Bug 95487 - data: Set GIO_USE_VFS=local in the .service file environment
Summary: data: Set GIO_USE_VFS=local in the .service file environment
Status: RESOLVED FIXED
Alias: None
Product: PolicyKit
Classification: Unclassified
Component: daemon (show other bugs)
Version: unspecified
Hardware: All All
: medium normal
Assignee: David Zeuthen (not reading bugmail)
QA Contact: David Zeuthen (not reading bugmail)
URL:
Whiteboard:
Keywords:
Depends on:
Blocks:
 
Reported: 2016-05-19 09:09 UTC by Philip Withnall
Modified: 2016-06-06 16:34 UTC (History)
1 user (show)

See Also:
i915 platform:
i915 features:


Attachments
data: Set GIO_USE_VFS=local in the .service file environment (1006 bytes, patch)
2016-05-19 09:10 UTC, Philip Withnall
Details | Splinter Review
data: Set GIO_USE_VFS=local in the environment (3.44 KB, patch)
2016-06-06 16:30 UTC, Philip Withnall
Details | Splinter Review

Description Philip Withnall 2016-05-19 09:09:59 UTC
Trivial patch attached.
Comment 1 Philip Withnall 2016-05-19 09:10:01 UTC
Created attachment 123901 [details] [review]
data: Set GIO_USE_VFS=local in the .service file environment

There is no need for polkit to ever use GVFS to load files from
non-local sources, so it’s best to avoid loading GVFS code, and to just
rely on the local implementation in GIO instead. This reduces the attack
surface of polkit.
Comment 2 Simon McVittie 2016-05-19 11:41:00 UTC
I'd merge it. (Am I considered to be a reviewer?)
Comment 3 Miloslav Trmac 2016-05-19 17:29:08 UTC
Thanks for the patch

Looking at https://developer.gnome.org/gio/stable/running-gio-apps.html :
> The following environment variables are only useful for debugging GIO itself or modules that it loads. They should not be set in a production environment.

Is that not so?

It does kind of seem that this should be possible to do in C code in principle (by manipulating extension point priorities or something?). Or at least having the GIO_USE_VFS=local environment variable a committed API of VFS would be more reassuring.
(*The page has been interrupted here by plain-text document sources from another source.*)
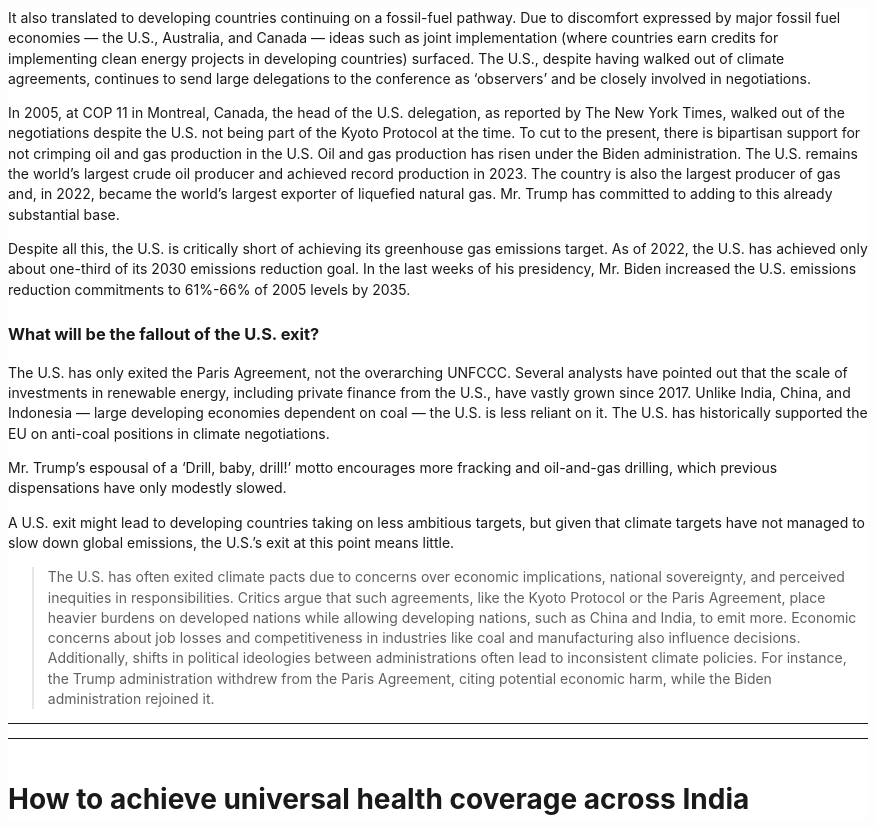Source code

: It also translated to developing countries continuing on a fossil-fuel pathway. Due to discomfort expressed by major fossil fuel economies — the U.S., Australia, and Canada — ideas such as joint implementation (where countries earn credits for implementing clean energy projects in developing countries) surfaced. The U.S., despite having walked out of climate agreements, continues to send large delegations to the conference as ‘observers’ and be closely involved in negotiations.



In 2005, at COP 11 in Montreal, Canada, the head of the U.S. delegation, as reported by The New York Times, walked out of the negotiations despite the U.S. not being part of the Kyoto Protocol at the time. To cut to the present, there is bipartisan support for not crimping oil and gas production in the U.S. Oil and gas production has risen under the Biden administration. The U.S. remains the world’s largest crude oil producer and achieved record production in 2023. The country is also the largest producer of gas and, in 2022, became the world’s largest exporter of liquefied natural gas. Mr. Trump has committed to adding to this already substantial base.



Despite all this, the U.S. is critically short of achieving its greenhouse gas emissions target. As of 2022, the U.S. has achieved only about one-third of its 2030 emissions reduction goal. In the last weeks of his presidency, Mr. Biden increased the U.S. emissions reduction commitments to 61%-66% of 2005 levels by 2035.



### What will be the fallout of the U.S. exit?



The U.S. has only exited the Paris Agreement, not the overarching UNFCCC. Several analysts have pointed out that the scale of investments in renewable energy, including private finance from the U.S., have vastly grown since 2017. Unlike India, China, and Indonesia — large developing economies dependent on coal — the U.S. is less reliant on it. The U.S. has historically supported the EU on anti-coal positions in climate negotiations.



Mr. Trump’s espousal of a ‘Drill, baby, drill!’ motto encourages more fracking and oil-and-gas drilling, which previous dispensations have only modestly slowed.



A U.S. exit might lead to developing countries taking on less ambitious targets, but given that climate targets have not managed to slow down global emissions, the U.S.’s exit at this point means little.

> The U.S. has often exited climate pacts due to concerns over economic implications, national sovereignty, and perceived inequities in responsibilities. Critics argue that such agreements, like the Kyoto Protocol or the Paris Agreement, place heavier burdens on developed nations while allowing developing nations, such as China and India, to emit more. Economic concerns about job losses and competitiveness in industries like coal and manufacturing also influence decisions. Additionally, shifts in political ideologies between administrations often lead to inconsistent climate policies. For instance, the Trump administration withdrew from the Paris Agreement, citing potential economic harm, while the Biden administration rejoined it.

---
---
# How to achieve universal health coverage across India
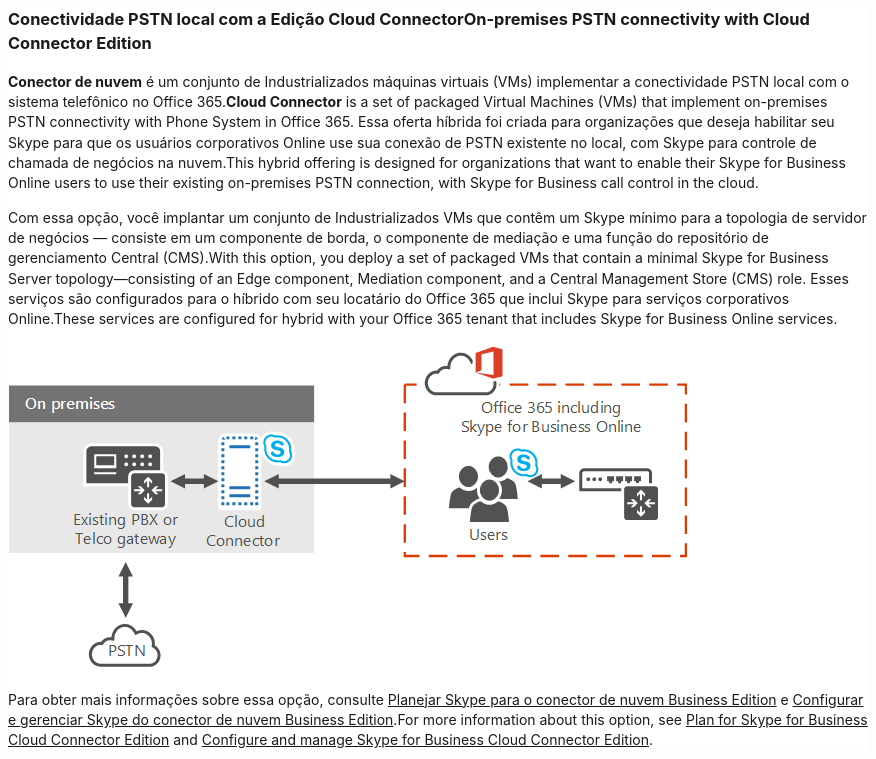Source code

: ### <a name="on-premises-pstn-connectivity-with-cloud-connector-edition"></a><span data-ttu-id="5a697-163">Conectividade PSTN local com a Edição Cloud Connector</span><span class="sxs-lookup"><span data-stu-id="5a697-163">On-premises PSTN connectivity with Cloud Connector Edition</span></span>
<span data-ttu-id="5a697-164"><a name="BKMK_Connector"> </a></span><span class="sxs-lookup"><span data-stu-id="5a697-164"></span></span>

 <span data-ttu-id="5a697-165">**Conector de nuvem** é um conjunto de Industrializados máquinas virtuais (VMs) implementar a conectividade PSTN local com o sistema telefônico no Office 365.</span><span class="sxs-lookup"><span data-stu-id="5a697-165">**Cloud Connector** is a set of packaged Virtual Machines (VMs) that implement on-premises PSTN connectivity with Phone System in Office 365.</span></span> <span data-ttu-id="5a697-166">Essa oferta híbrida foi criada para organizações que deseja habilitar seu Skype para que os usuários corporativos Online use sua conexão de PSTN existente no local, com Skype para controle de chamada de negócios na nuvem.</span><span class="sxs-lookup"><span data-stu-id="5a697-166">This hybrid offering is designed for organizations that want to enable their Skype for Business Online users to use their existing on-premises PSTN connection, with Skype for Business call control in the cloud.</span></span>
  
<span data-ttu-id="5a697-167">Com essa opção, você implantar um conjunto de Industrializados VMs que contêm um Skype mínimo para a topologia de servidor de negócios — consiste em um componente de borda, o componente de mediação e uma função do repositório de gerenciamento Central (CMS).</span><span class="sxs-lookup"><span data-stu-id="5a697-167">With this option, you deploy a set of packaged VMs that contain a minimal Skype for Business Server topology—consisting of an Edge component, Mediation component, and a Central Management Store (CMS) role.</span></span> <span data-ttu-id="5a697-168">Esses serviços são configurados para o híbrido com seu locatário do Office 365 que inclui Skype para serviços corporativos Online.</span><span class="sxs-lookup"><span data-stu-id="5a697-168">These services are configured for hybrid with your Office 365 tenant that includes Skype for Business Online services.</span></span> 
  
![Diagrama de topologia que mostra o Gateway do Cloud PBX conectando o Cloud PBX a uma implantação local do Skype for Business.](../../media/bd898e69-6458-4276-aebe-1854f28ed6fa.png)
  
<span data-ttu-id="5a697-170">Para obter mais informações sobre essa opção, consulte [Planejar Skype para o conector de nuvem Business Edition](plan-skype-for-business-cloud-connector-edition.md) e [Configurar e gerenciar Skype do conector de nuvem Business Edition](configure-skype-for-business-cloud-connector-edition.md).</span><span class="sxs-lookup"><span data-stu-id="5a697-170">For more information about this option, see [Plan for Skype for Business Cloud Connector Edition](plan-skype-for-business-cloud-connector-edition.md) and [Configure and manage Skype for Business Cloud Connector Edition](configure-skype-for-business-cloud-connector-edition.md).</span></span>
(I am not too worried about just loading the extension points if they are not used later at run time; if an attacker can write to /usr/lib64/gio/modules/ , they have more or less won already.)
Comment 4 Colin Walters 2016-06-02 16:17:25 UTC
Comment on attachment 123901 [details] [review]
data: Set GIO_USE_VFS=local in the .service file environment

Review of attachment 123901 [details] [review]:
-----------------------------------------------------------------

I'd prefer to do this in the C code, that way it happens if run by hand under gdb etc.

For reference that's what NetworkManager, ostree, and probably a bunch of other projects do.
Comment 5 Colin Walters 2016-06-02 16:26:24 UTC
(In reply to Miloslav Trmac from comment #3)
> Thanks for the patch
> 
> Looking at https://developer.gnome.org/gio/stable/running-gio-apps.html :
> > The following environment variables are only useful for debugging GIO itself or modules that it loads. They should not be set in a production environment.
> 
> Is that not so?

It's not so.

https://bugzilla.gnome.org/show_bug.cgi?id=767172
Comment 6 Philip Withnall 2016-06-06 16:30:55 UTC
Created attachment 124364 [details] [review]
data: Set GIO_USE_VFS=local in the environment

Updated to use setenv() at the start of each main() function.

---

There is no need for polkit to ever use GVFS to load files from
non-local sources, so it’s best to avoid loading GVFS code, and to just
rely on the local implementation in GIO instead. This reduces the attack
surface of polkit.

Implemented for the daemon, pkaction, pkcheck, pkexec and pkttyagent,
because none of them need remote file access.
Comment 7 Colin Walters 2016-06-06 16:32:00 UTC
Comment on attachment 124364 [details] [review]
data: Set GIO_USE_VFS=local in the environment

Review of attachment 124364 [details] [review]:
-----------------------------------------------------------------

LGTM, thanks!
Comment 8 Colin Walters 2016-06-06 16:34:47 UTC
There was some apparently corrupted UTF-8 in your patch instead of "'"...not sure which program in the chain was responsible.

Anyways fixed that, and pushed.  Thanks!